No Natal de 2020, a vítima disse que passou o dia trabalhando e, quando chegou em casa, o agressor, visivelmente bêbado, passou a atacá-la com chutes e ameaçá-la com uma faca em punho. A vítima saiu de casa, e foi para a residência da irmã, Deyvilane. Lá, Gedeon tentou entrar, mas não conseguiu. Não se dando por satisfeito, ele pulou o portão e invadiu a casa, onde deu uma cabeçada no nariz da cunhada, que sangrou. O marido e o filho presenciaram.
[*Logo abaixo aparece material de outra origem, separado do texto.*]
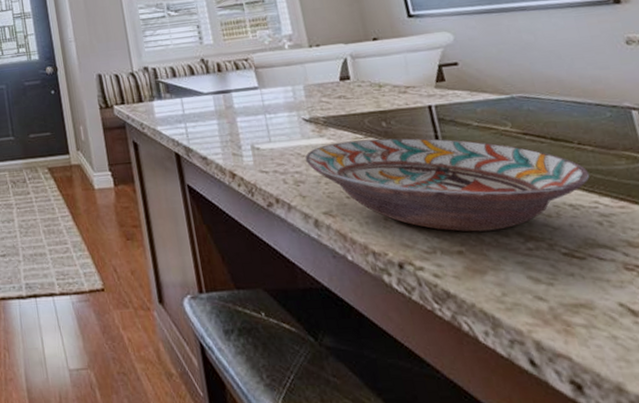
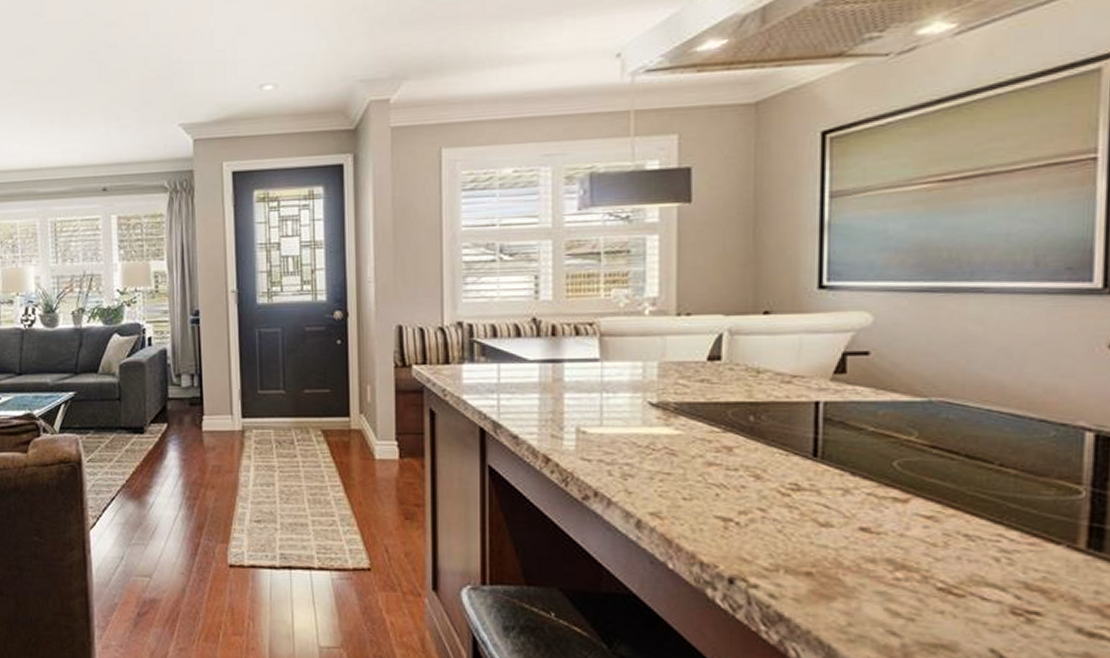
decorative bowl: present [305,138,590,232] -> none [641,434,1003,554]

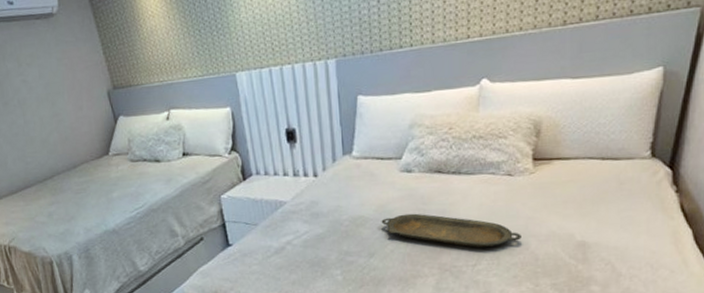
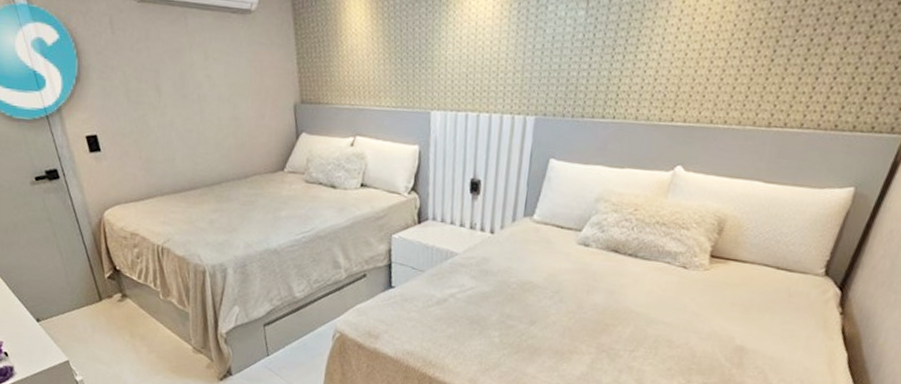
serving tray: present [381,213,521,248] -> none [549,287,684,336]

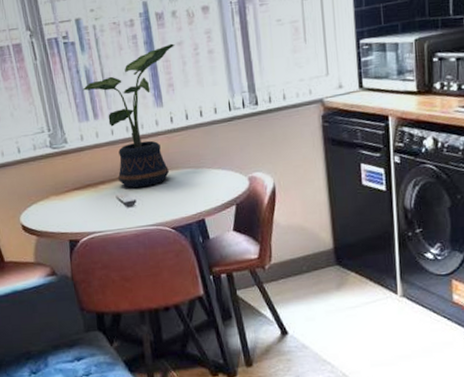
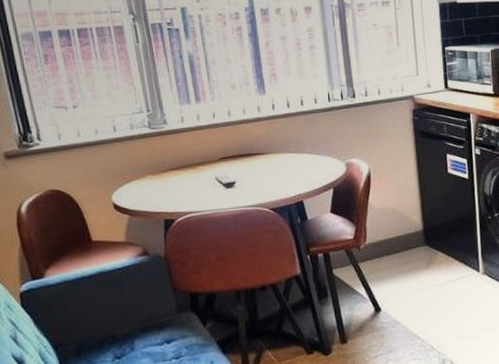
potted plant: present [82,43,175,188] -> none [185,37,279,170]

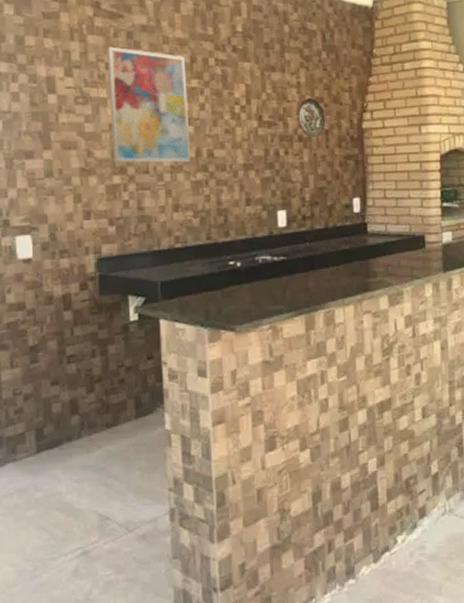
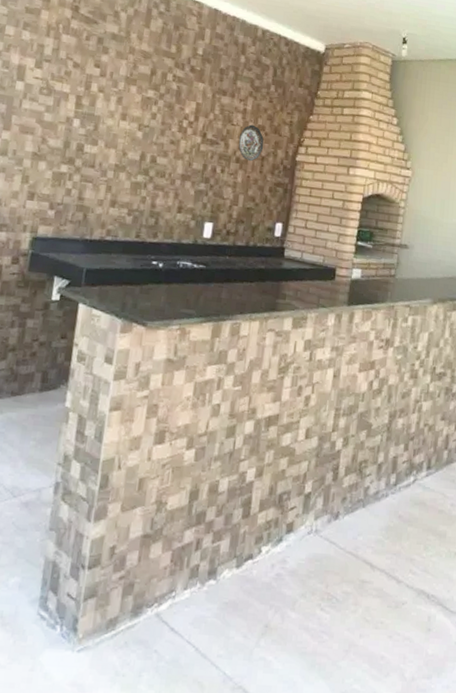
wall art: present [107,46,190,164] -> none [63,47,146,164]

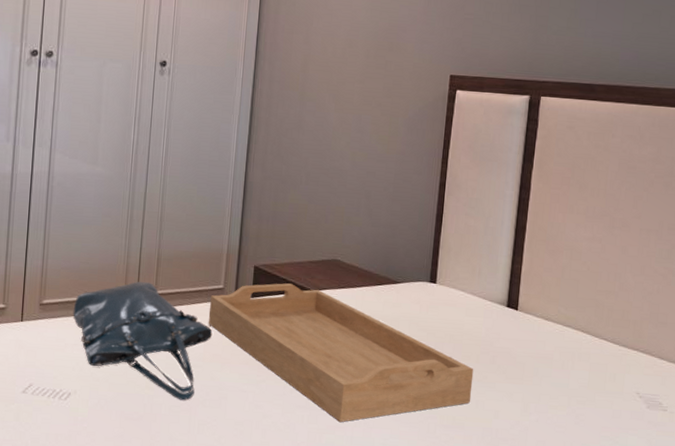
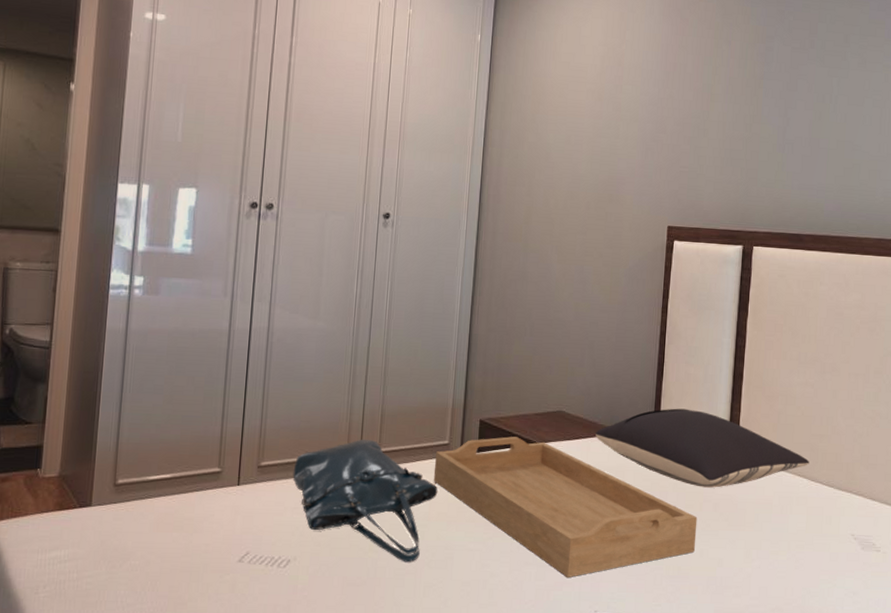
pillow: none [371,260,594,341] -> present [595,408,810,488]

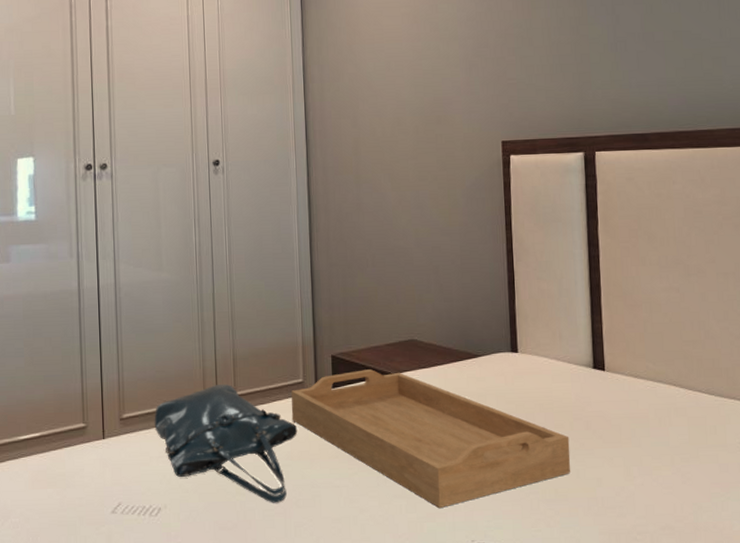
pillow: present [595,408,810,488] -> none [451,326,684,406]

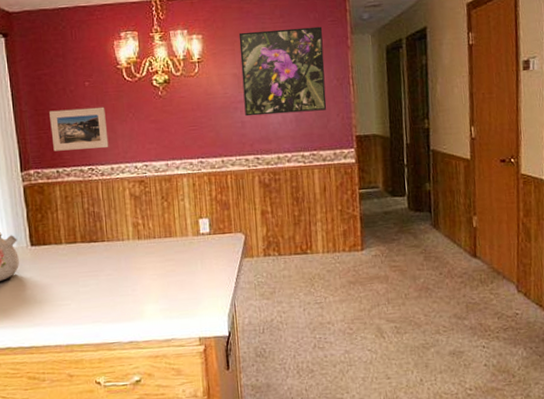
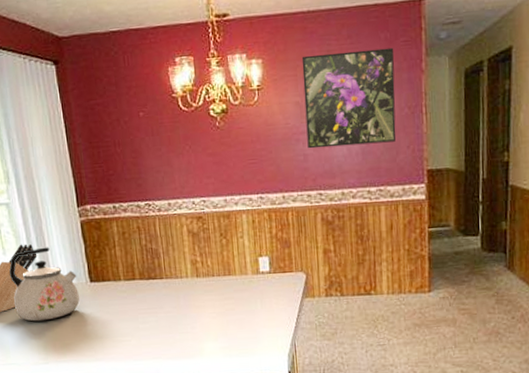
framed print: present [49,107,109,151] -> none [104,139,166,186]

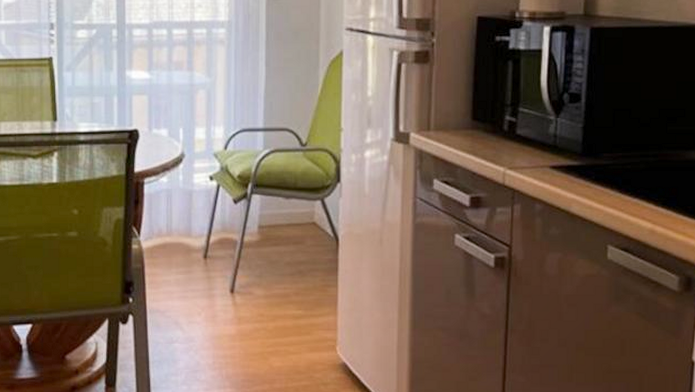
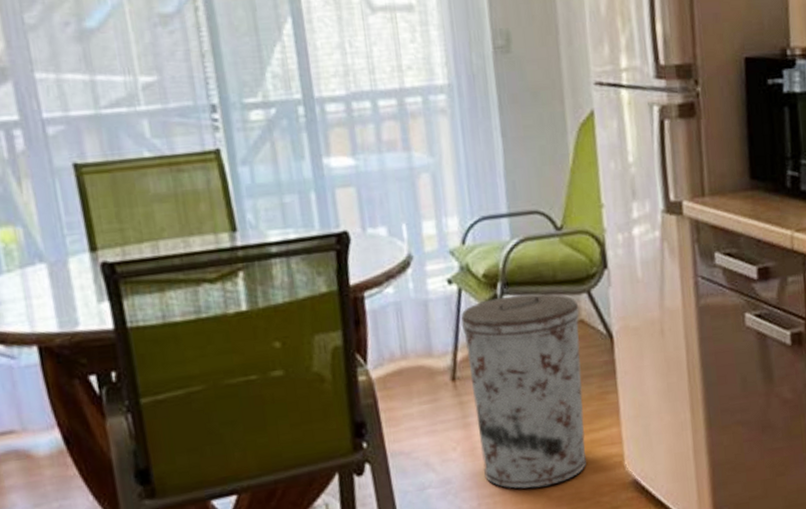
trash can: none [216,195,313,357] -> present [460,293,587,489]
Quando informado que a polícia teria sido acionada, Gedeon ameaçou matar todos e fugiu.
Apesar desses fatos, Deylilane pediu a revogação da medida protetiva, porque foi pressionada por Gedeon, que ligava todos os dias a ameaçando. Questionada pela Justiça se sente medo de Gedeon, Deylilane respondeu afirmativamente. “Eu tenho certeza que ele vai vir atrás de mim para me matar, eu tenho certeza disso, porque ele já tentou me matar várias vezes, eu tenho certeza que ele vem e eu tô com muito medo, não é à toa que vou ter que sair do meu endereço”, disse, à época.
Em 8 de fevereiro de 2021, a vítima requisitou a revogação das medidas protetivas, alegando que estava em harmonia com o réu e que desejava reatar o casamento. Logo após, em 21 de maio do mesmo ano, ela retornou o contato com o Policiamento de Prevenção Orientado à Violência Doméstica e Familiar (Provid) e pediu ajuda, alegando que estava sendo ameaçada novamente e coagida pelo companheiro para que pedisse a revogação das medidas. No processo, uma policial militar que acompanhava a situação disse que a vítima estava com o nariz machucado e sentindo muito medo.
Nesse caso, Gedeon foi condenado a três meses e seis dias de detenção. No entanto, a Justiça decidiu colocá-lo em regime aberto, fixando medidas cautelares, como o uso de tornozeleira eletrônica. Mas, entre fevereiro e março de 2022, Gedeon descumpriu as medidas protetivas diversas vezes. No processo, o assassino teria dito para a vítima que não aceitava a separação, e quando ele tirasse a tornozeleira, iria atrás dela. Ele reforçou, ainda, que, se fosse preso por “10 vezes”, ele iria atrás dela sempre que saísse da prisão, sempre com ameaças de morte. Infelizmente, a promessa foi cumprida.